L’une des raisons fondamentales du processus du 28 Şubat (intervention politico-militaire du 28 février 1997 en la Türkiye) résidait précisément dans cette dynamique. Pour empêcher l’Anatolie d’accéder au centre du pouvoir, l’élite proche du TÜSİAD (MEDEF Turc) a appliqué sans concession l’interdiction du voile, puis tenté de bloquer les diplômés d’Imam Hatip et des lycées professionnels par le biais du système des coefficients. J’avais exposé ces analyses dans un article repris par Yeni Şafak, ce qui m’avait valu des poursuites pour
"insulte au Conseil de sécurité nationale".

La fin du monopole universitaire


Les obstacles n’ont servi à rien. L’Anatolie a trouvé des voies alternatives et a continué à éduquer ses enfants. À partir de 2003, avec l’arrivée au pouvoir de l’AK Parti, le paysage universitaire a connu une transformation plus profonde encore.

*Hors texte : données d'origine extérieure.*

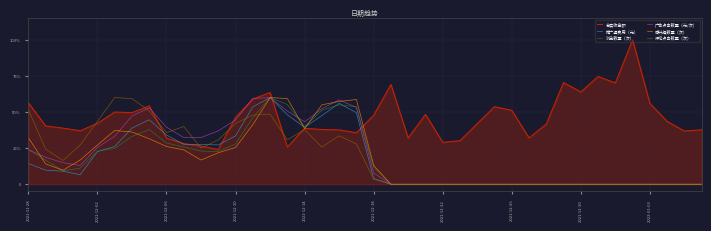

Does the chart display data point markers on the line(s)?

No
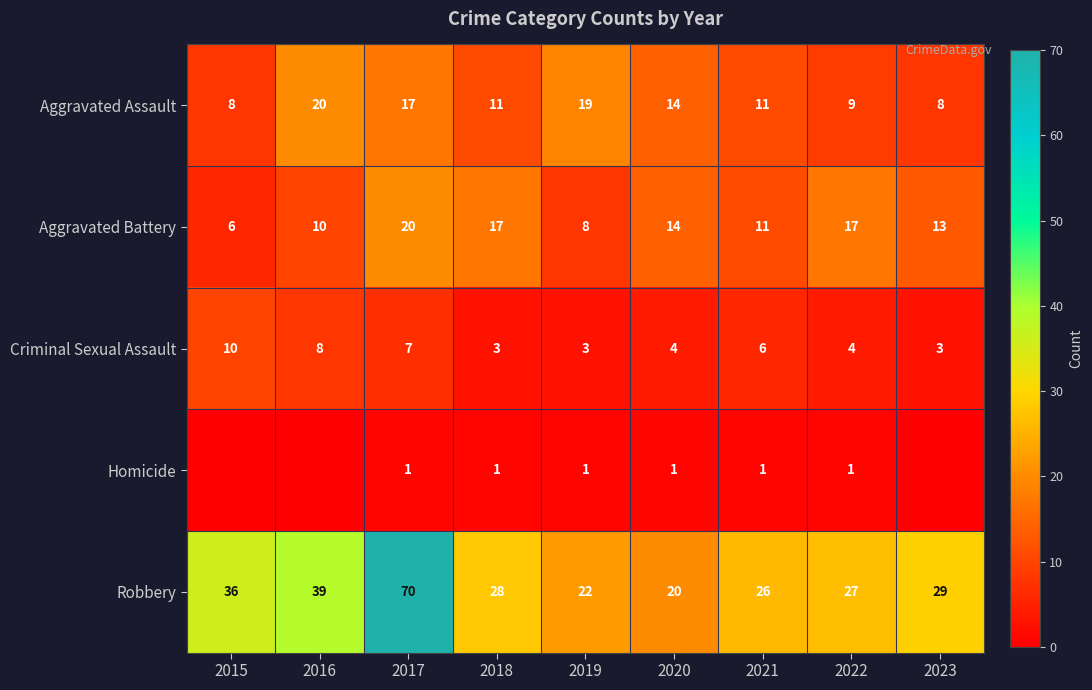

Rank the series at 2017 from highest to lowest value.

Robbery, Aggravated Battery, Aggravated Assault, Criminal Sexual Assault, Homicide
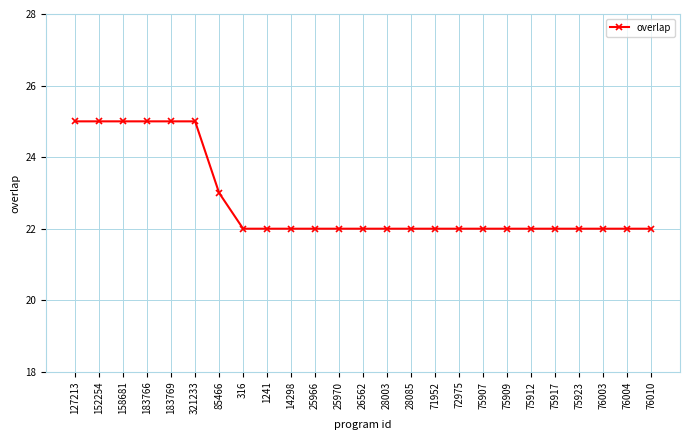

What is the average value?

23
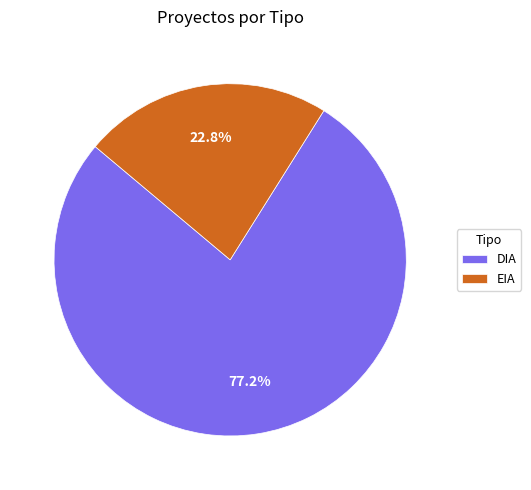

What is the largest slice in the pie chart?

DIA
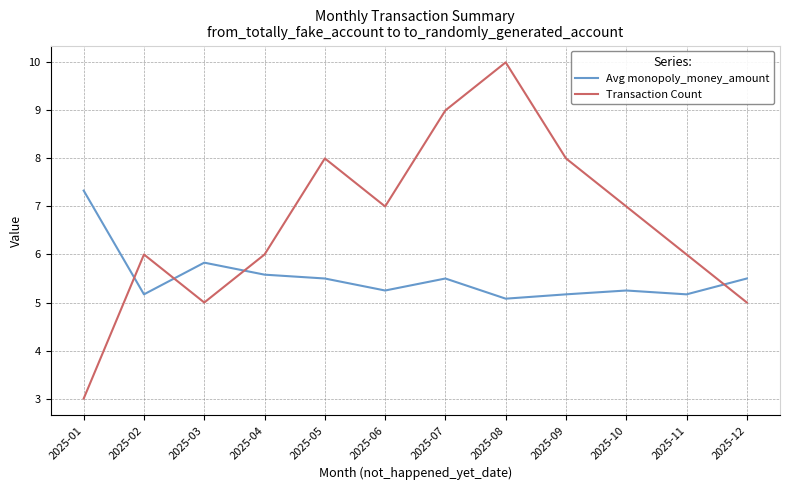

What is the average value of the Transaction Count series?

6.7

Cette fois, une forme de
"discrimination positive"
a été mise en place en faveur des enfants modestes d’Anatolie. Le nombre d’universités est passé de 76 à 208, celui des enseignants-chercheurs de 70 000 à 187 000. Les universités ont cessé d’être la
"propriété privée"
de certains pour être restituées à leur véritable propriétaire : le peuple.
Que personne ne méprise les universités d’Anatolie en les qualifiant de
"provinciales"
. Elles représentent un commencement, elles progresseront, et dès aujourd’hui, notamment dans les sciences sociales, elles produisent des travaux remarquables.
Même dans ce qui était considéré comme les
"derniers bastions"
du statu quo, de la dynastie sociale, de l’élitisme et de réseaux quasi mafieux, à savoir ODTÜ et l’Université du Bosphore, la texture sociologique a profondément changé.
Parce qu’ils ne crient pas, ne provoquent pas de scandales et ne se livrent pas à des excès, certains croient à tort que les étudiants pratiquants y sont minoritaires.
Tandis que des élites persuadées d’être naturellement éclairées et investies d’une mission supérieure se contentent de slogans, les enfants d’Anatolie étudient en silence, obtiennent leur diplôme, transforment le tissu social, pénètrent le monde académique et participent désormais à des projets d’envergure nationale et internationale.
J’ai déjà écrit que la structure du capital avait changé de mains en Türkiye. Il en va de même pour les universités : le monopole est brisé depuis longtemps.
La génération de ceux qui se considéraient comme les seuls propriétaires du pays et de ses universités est en voie d’extinction.
Le
"fascisme masqué de gauche"
a perdu sa puissance sur les campus.

Les universités appartiennent désormais au peuple. Il serait temps de s’y habituer.